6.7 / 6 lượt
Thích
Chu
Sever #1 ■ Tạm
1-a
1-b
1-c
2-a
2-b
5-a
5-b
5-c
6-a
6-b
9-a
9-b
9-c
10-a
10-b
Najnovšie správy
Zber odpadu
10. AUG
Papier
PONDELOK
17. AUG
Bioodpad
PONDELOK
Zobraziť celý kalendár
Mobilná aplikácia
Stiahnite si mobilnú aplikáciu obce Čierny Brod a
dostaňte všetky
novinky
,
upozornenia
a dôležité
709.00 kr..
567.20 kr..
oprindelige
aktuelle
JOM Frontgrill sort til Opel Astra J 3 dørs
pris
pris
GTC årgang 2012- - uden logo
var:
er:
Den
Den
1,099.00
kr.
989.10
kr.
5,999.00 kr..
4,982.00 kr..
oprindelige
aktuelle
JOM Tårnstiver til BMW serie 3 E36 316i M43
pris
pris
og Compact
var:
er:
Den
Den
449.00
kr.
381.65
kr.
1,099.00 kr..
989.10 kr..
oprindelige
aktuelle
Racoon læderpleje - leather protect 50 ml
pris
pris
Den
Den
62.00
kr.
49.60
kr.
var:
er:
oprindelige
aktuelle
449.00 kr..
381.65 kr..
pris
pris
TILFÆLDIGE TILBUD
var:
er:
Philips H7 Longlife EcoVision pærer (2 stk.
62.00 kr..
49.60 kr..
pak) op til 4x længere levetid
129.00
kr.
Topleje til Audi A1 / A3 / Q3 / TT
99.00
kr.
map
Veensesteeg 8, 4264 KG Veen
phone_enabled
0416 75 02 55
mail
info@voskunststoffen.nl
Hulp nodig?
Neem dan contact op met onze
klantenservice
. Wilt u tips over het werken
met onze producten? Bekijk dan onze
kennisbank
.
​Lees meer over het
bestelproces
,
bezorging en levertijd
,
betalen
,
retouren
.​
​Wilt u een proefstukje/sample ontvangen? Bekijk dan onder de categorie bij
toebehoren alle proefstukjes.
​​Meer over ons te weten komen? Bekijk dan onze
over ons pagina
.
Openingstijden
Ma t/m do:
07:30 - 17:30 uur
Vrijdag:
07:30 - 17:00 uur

* Task requirements: Return all of the data above, line for line, with no changes.

* Answer to the exercise:
6.7 / 6 lượt
Thích
Chu
Sever #1 ■ Tạm
1-a
1-b
1-c
2-a
2-b
5-a
5-b
5-c
6-a
6-b
9-a
9-b
9-c
10-a
10-b
Najnovšie správy
Zber odpadu
10. AUG
Papier
PONDELOK
17. AUG
Bioodpad
PONDELOK
Zobraziť celý kalendár
Mobilná aplikácia
Stiahnite si mobilnú aplikáciu obce Čierny Brod a
dostaňte všetky
novinky
,
upozornenia
a dôležité
709.00 kr..
567.20 kr..
oprindelige
aktuelle
JOM Frontgrill sort til Opel Astra J 3 dørs
pris
pris
GTC årgang 2012- - uden logo
var:
er:
Den
Den
1,099.00
kr.
989.10
kr.
5,999.00 kr..
4,982.00 kr..
oprindelige
aktuelle
JOM Tårnstiver til BMW serie 3 E36 316i M43
pris
pris
og Compact
var:
er:
Den
Den
449.00
kr.
381.65
kr.
1,099.00 kr..
989.10 kr..
oprindelige
aktuelle
Racoon læderpleje - leather protect 50 ml
pris
pris
Den
Den
62.00
kr.
49.60
kr.
var:
er:
oprindelige
aktuelle
449.00 kr..
381.65 kr..
pris
pris
TILFÆLDIGE TILBUD
var:
er:
Philips H7 Longlife EcoVision pærer (2 stk.
62.00 kr..
49.60 kr..
pak) op til 4x længere levetid
129.00
kr.
Topleje til Audi A1 / A3 / Q3 / TT
99.00
kr.
map
Veensesteeg 8, 4264 KG Veen
phone_enabled
0416 75 02 55
mail
info@voskunststoffen.nl
Hulp nodig?
Neem dan contact op met onze
klantenservice
. Wilt u tips over het werken
met onze producten? Bekijk dan onze
kennisbank
.
​Lees meer over het
bestelproces
,
bezorging en levertijd
,
betalen
,
retouren
.​
​Wilt u een proefstukje/sample ontvangen? Bekijk dan onder de categorie bij
toebehoren alle proefstukjes.
​​Meer over ons te weten komen? Bekijk dan onze
over ons pagina
.
Openingstijden
Ma t/m do:
07:30 - 17:30 uur
Vrijdag:
07:30 - 17:00 uur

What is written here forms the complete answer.